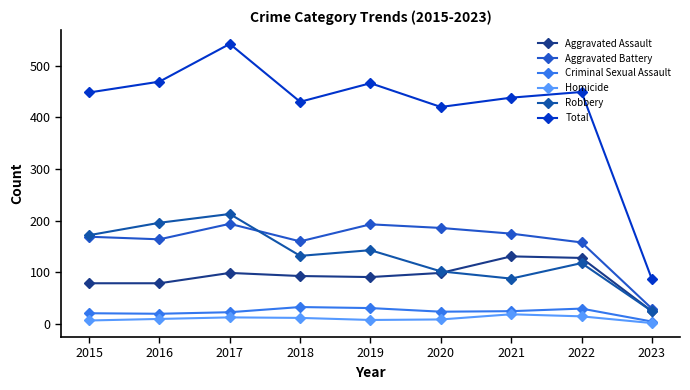

At how many categories does at least one series exceed 332?

8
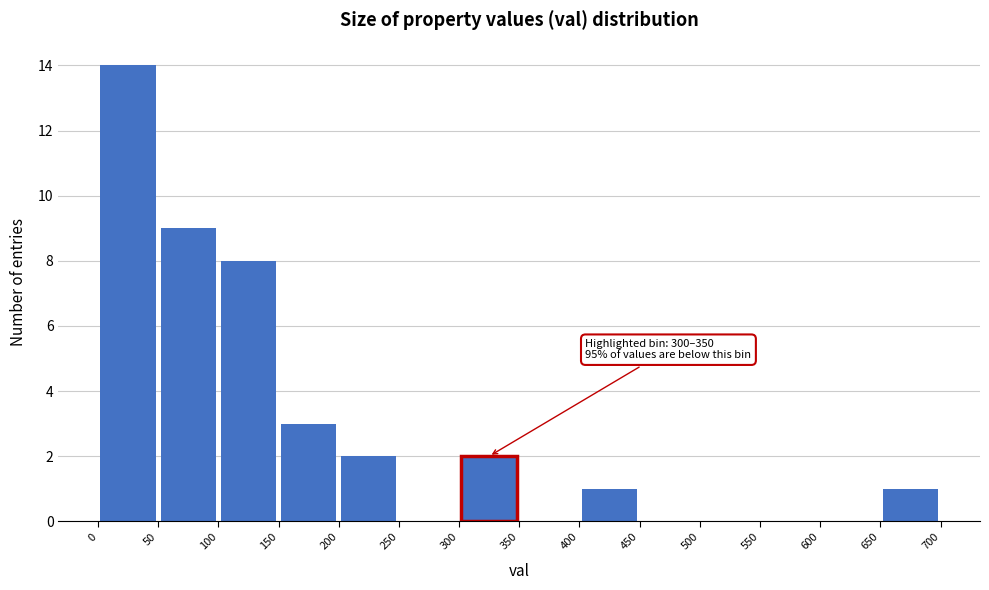

Over which range of the x-axis is the bar tallest?

0 to 50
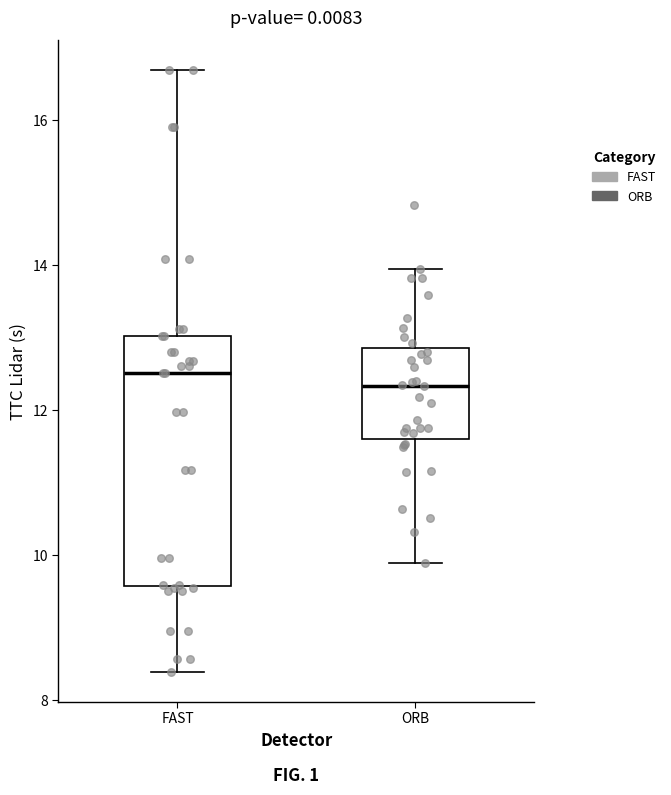

Reading left to right, read every box against the y-axis: the position of its median line, the range the box covers, and the ends of its whiskers. The values are not printed on the chart, so give them approximately, as read against the axis.

FAST: median 12.6, box 9.6 to 13.0, whiskers 8.4 to 16.6
ORB: median 12.4, box 11.6 to 12.8, whiskers 9.8 to 14.0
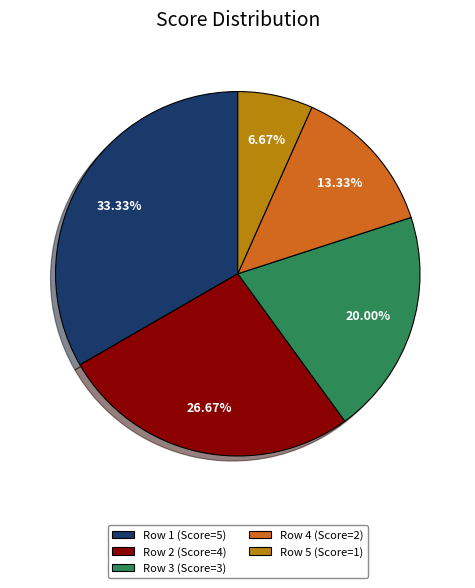

How many segments does this pie chart have?

5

———

TRY IT: Rewrite the listing above with every "chart" changed to "graph" and everything else left unchanged. Leave the pictures out.

FINISHED EXERCISE:
At how many categories does at least one series exceed 332?

8

Over which range of the x-axis is the bar tallest?

0 to 50

Reading left to right, read every box against the y-axis: the position of its median line, the range the box covers, and the ends of its whiskers. The values are not printed on the graph, so give them approximately, as read against the axis.

FAST: median 12.6, box 9.6 to 13.0, whiskers 8.4 to 16.6
ORB: median 12.4, box 11.6 to 12.8, whiskers 9.8 to 14.0

How many segments does this pie graph have?

5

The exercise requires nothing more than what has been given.